What standards must a research project or programme meet in order to be considered Open?
- obvious: Open Access publication
- equally crucial: Open Data, that is, raw data as freely available (including machine access) as OA text
- probably indispensable: Open Licensing so as to avoid confusion as to what is truly available and for what purposes; as per Peters Suber and Murray-Rust, this must be
- Open Semantics: perhaps none of this will be much good without metadata and standards to allow interoperability and free flow of information
- desirable: Free/Open Source Software
- David Wiley: “four Rs” of Open Content (cf. Stallman’s four fundamental freedoms for software):
- Reuse – Use the work verbatim, just exactly as you found it
- Rework – Alter or transform the work so that it better meets your needs
- Remix – Combine the (verbatim or altered) work with other works to better meet your needs
- Redistribute – Share the verbatim work, the reworked work, or the remixed work with others
- OKF definition of Open Knowledge
PMR: This is really useful. I can’t think of significant alterations. No-one is suggesting that science is altruistic – it can be hard and cruel as well as beautiful. And science doesn’t care who wins, but knows that the more who play by the rules the greater the progress and enlightenment.
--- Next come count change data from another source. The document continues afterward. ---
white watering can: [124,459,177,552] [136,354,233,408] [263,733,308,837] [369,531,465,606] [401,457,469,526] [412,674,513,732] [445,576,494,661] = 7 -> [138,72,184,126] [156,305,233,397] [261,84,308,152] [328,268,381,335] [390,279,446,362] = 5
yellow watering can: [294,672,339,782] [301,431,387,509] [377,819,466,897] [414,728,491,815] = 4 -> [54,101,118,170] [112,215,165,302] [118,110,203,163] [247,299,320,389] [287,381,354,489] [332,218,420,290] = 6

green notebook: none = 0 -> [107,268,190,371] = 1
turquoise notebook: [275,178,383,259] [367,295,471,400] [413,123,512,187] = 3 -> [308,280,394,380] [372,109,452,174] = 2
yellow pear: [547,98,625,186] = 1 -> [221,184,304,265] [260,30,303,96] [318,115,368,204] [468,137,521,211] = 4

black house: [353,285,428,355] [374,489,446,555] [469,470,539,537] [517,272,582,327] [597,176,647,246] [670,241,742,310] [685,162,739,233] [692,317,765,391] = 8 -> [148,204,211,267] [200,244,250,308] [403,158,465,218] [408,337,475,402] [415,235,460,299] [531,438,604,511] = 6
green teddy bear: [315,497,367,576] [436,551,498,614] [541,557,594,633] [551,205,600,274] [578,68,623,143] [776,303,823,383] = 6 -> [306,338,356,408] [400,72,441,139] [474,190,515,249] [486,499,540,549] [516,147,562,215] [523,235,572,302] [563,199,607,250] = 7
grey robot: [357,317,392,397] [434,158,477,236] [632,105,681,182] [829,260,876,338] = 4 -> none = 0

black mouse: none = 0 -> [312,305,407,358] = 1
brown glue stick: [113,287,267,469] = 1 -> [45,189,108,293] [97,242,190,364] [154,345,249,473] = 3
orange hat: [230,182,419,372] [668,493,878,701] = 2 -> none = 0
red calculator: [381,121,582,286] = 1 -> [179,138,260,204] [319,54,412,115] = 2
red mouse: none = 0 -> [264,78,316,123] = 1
Open availability of tools, methods, specimens, results, recipes, codes, data, etc. MUST enhance science. Not providing them simply impoverishes the field and provides personal gain at the expense of the rest. Scientists are people and they want to succeed personally.
I am very fortunate that the scientists I have known and who have acted as my mentors have been fantastic people. They have nurtured younger scientists, built a sense of community, fostered international science, cared about the human race. That is not a necessary part of science, but it is sufficiently common that it is worth striving for even if, occasionally, it leads to a non-optimal decision in the prisoner’s dilemma.